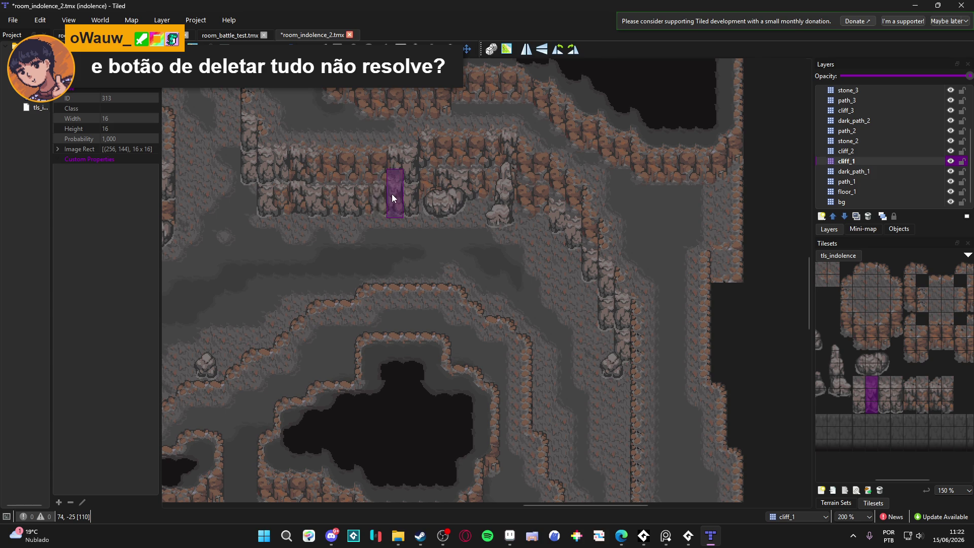
{"action": "left_click_drag", "start_coordinate": [407, 247], "coordinate": [474, 288]}
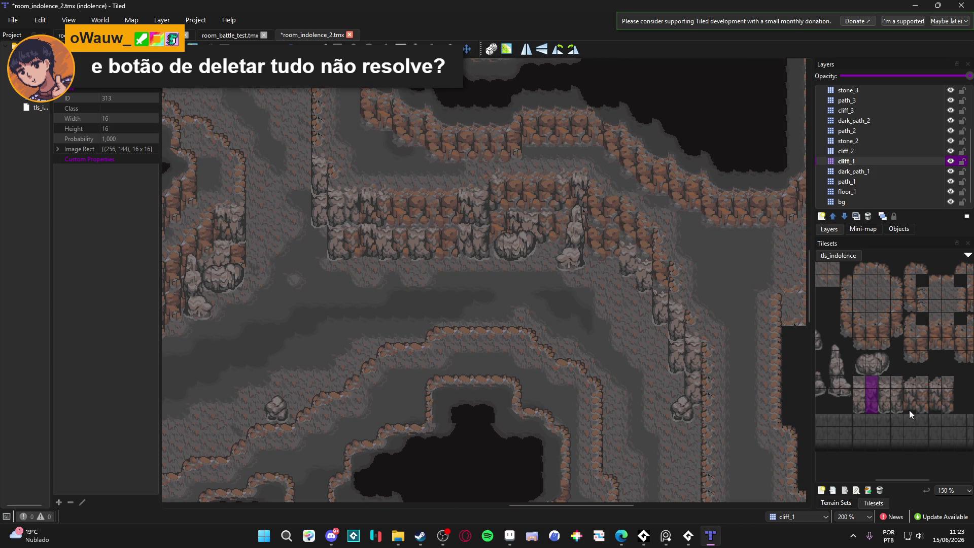
{"action": "left_click_drag", "start_coordinate": [908, 409], "coordinate": [908, 385]}
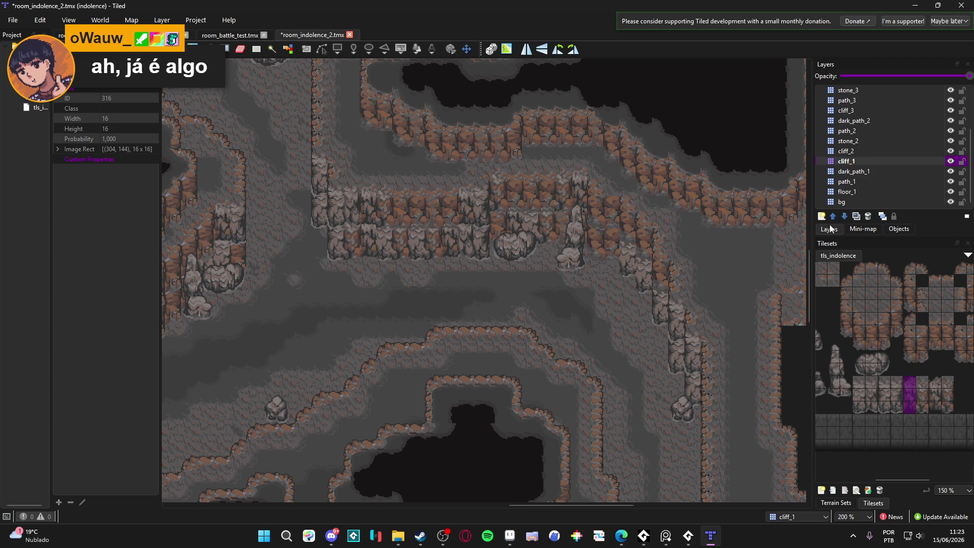
- Toggle to cliff_2 and back to cliff_1, then save room_indolence_2.tmx
{"action": "left_click", "coordinate": [854, 150]}
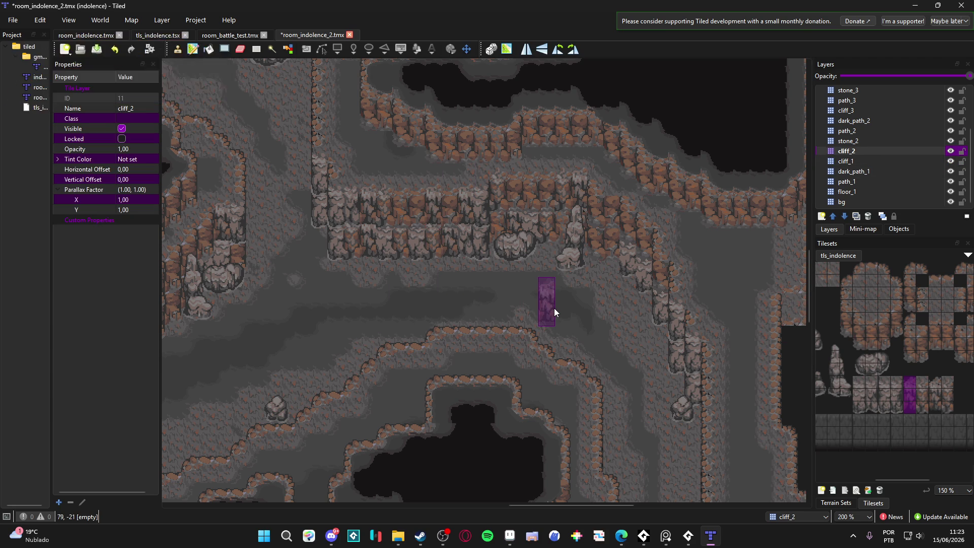
{"action": "left_click", "coordinate": [872, 162]}
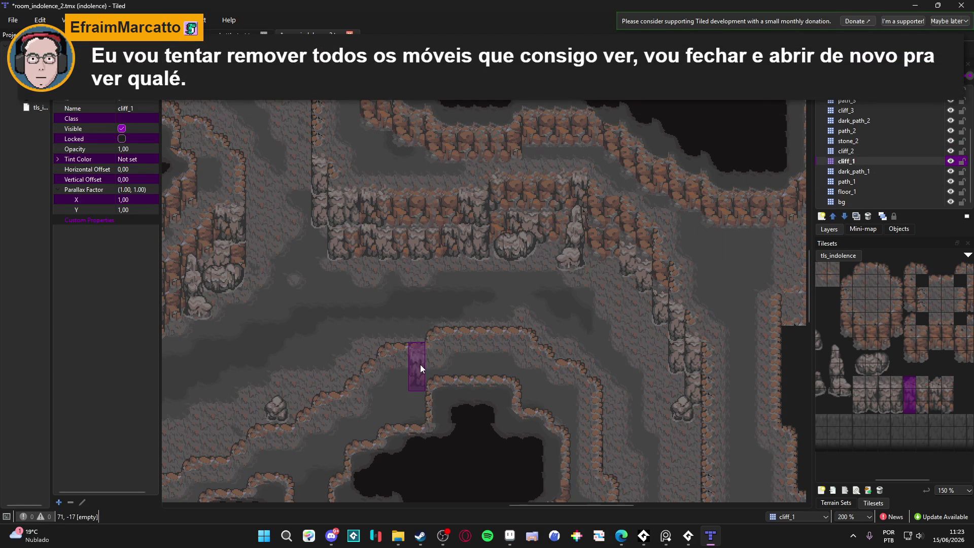
{"action": "scroll", "coordinate": [432, 329], "scroll_direction": "left", "scroll_amount": 2}
{"action": "key", "text": "ctrl+s"}
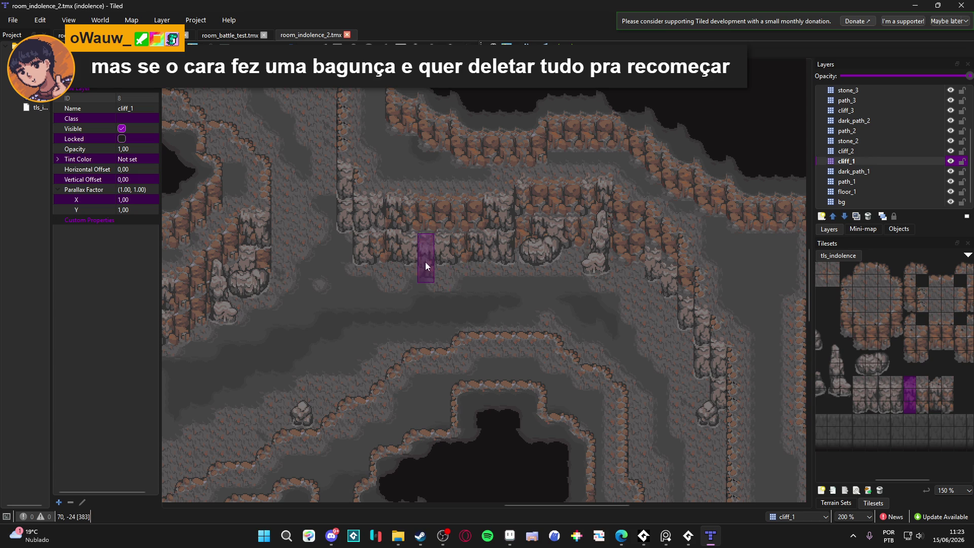
- Pan across the cave map until the long cliff ledge is in view
{"action": "scroll", "coordinate": [363, 306], "scroll_direction": "down", "scroll_amount": 1, "text": "ctrl"}
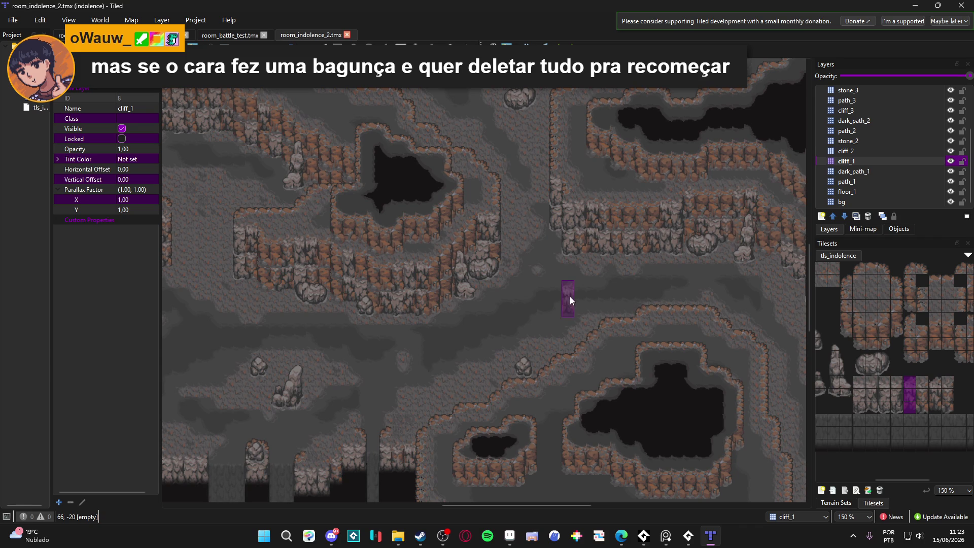
{"action": "scroll", "coordinate": [687, 292], "scroll_direction": "down", "scroll_amount": 3}
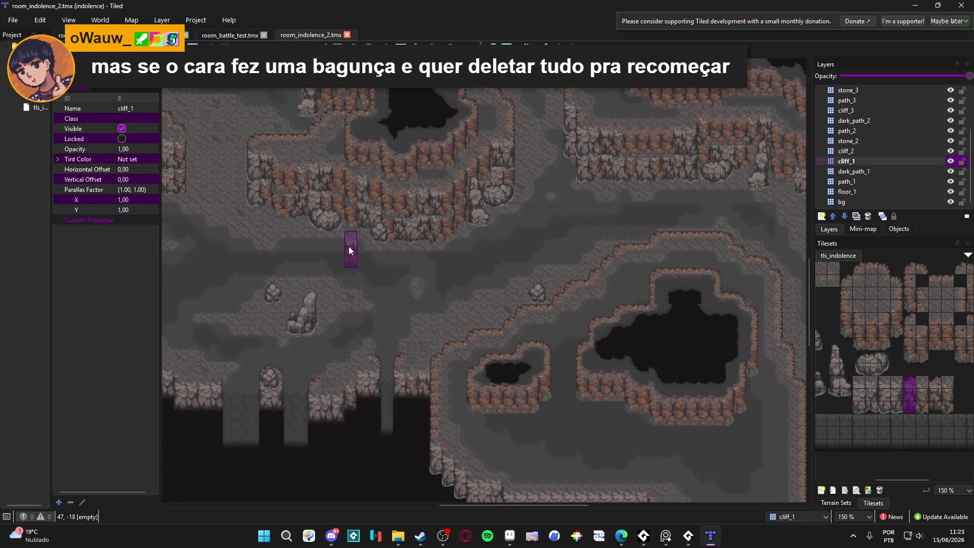
{"action": "left_click_drag", "start_coordinate": [349, 246], "coordinate": [500, 293]}
{"action": "left_click_drag", "start_coordinate": [309, 217], "coordinate": [545, 197]}
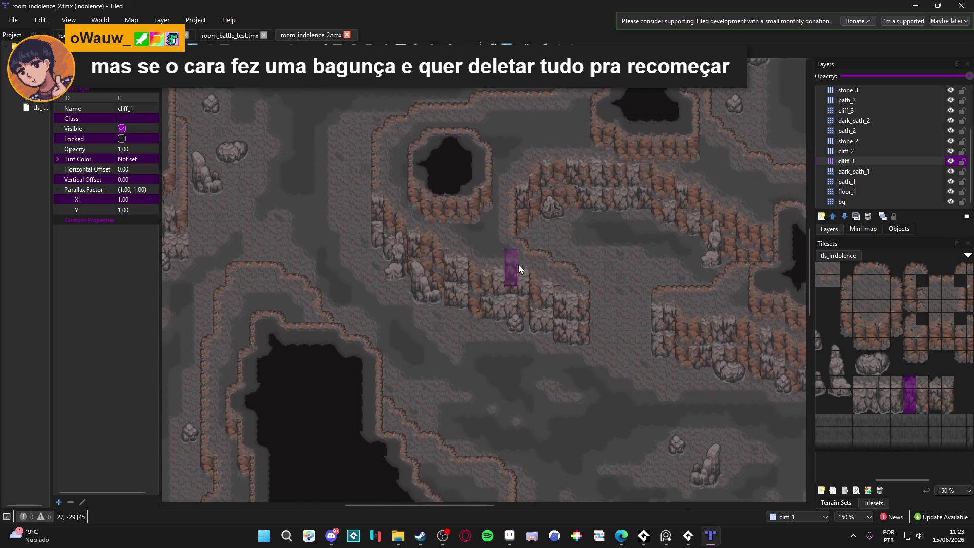
{"action": "left_click_drag", "start_coordinate": [517, 265], "coordinate": [341, 435]}
{"action": "mouse_move", "coordinate": [491, 348]}
{"action": "left_mouse_down"}
{"action": "mouse_move", "coordinate": [417, 291]}
{"action": "mouse_move", "coordinate": [480, 298]}
{"action": "left_mouse_up"}
- Zoom in to 300% on the ledge, select cliff_2, and stamp the right-hand cliff wall
{"action": "scroll", "coordinate": [479, 300], "scroll_direction": "up", "scroll_amount": 1}
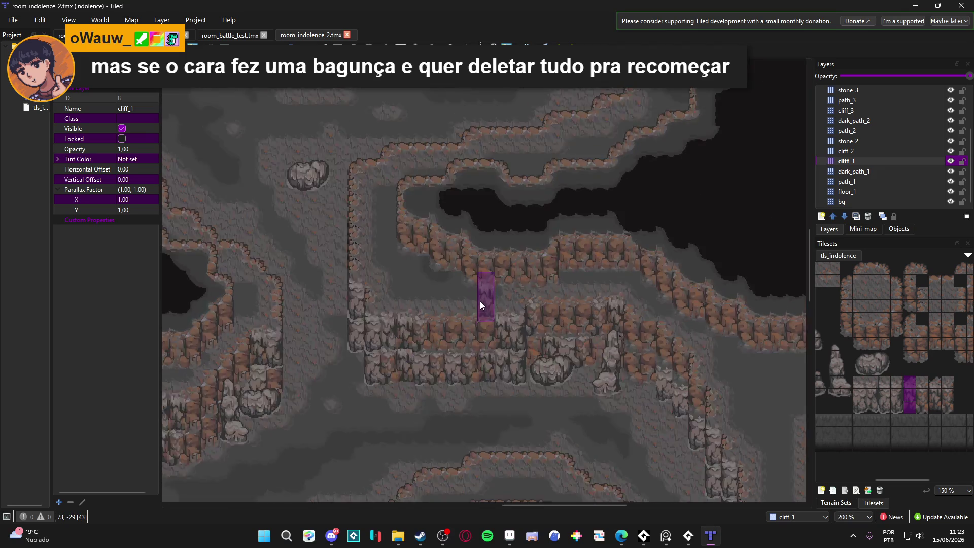
{"action": "scroll", "coordinate": [479, 300], "scroll_direction": "up", "scroll_amount": 1}
{"action": "left_click", "coordinate": [862, 152]}
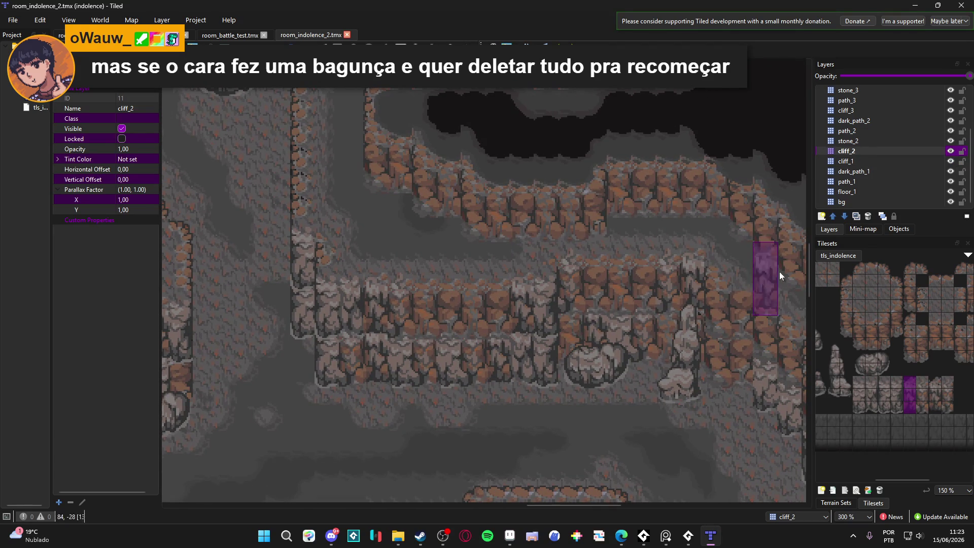
{"action": "left_click", "coordinate": [495, 200]}
- Save the map, then on cliff_3 stamp a single cliff column onto the upper ledge
{"action": "key", "text": "ctrl+s"}
{"action": "left_click", "coordinate": [918, 111]}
□ □ □ □ □ □ □
Which lines of the listing contain the word "scroll"? Copy each of them.

{"action": "scroll", "coordinate": [432, 329], "scroll_direction": "left", "scroll_amount": 2}
{"action": "scroll", "coordinate": [363, 306], "scroll_direction": "down", "scroll_amount": 1, "text": "ctrl"}
{"action": "scroll", "coordinate": [687, 292], "scroll_direction": "down", "scroll_amount": 3}
{"action": "scroll", "coordinate": [479, 300], "scroll_direction": "up", "scroll_amount": 1}
{"action": "scroll", "coordinate": [479, 300], "scroll_direction": "up", "scroll_amount": 1}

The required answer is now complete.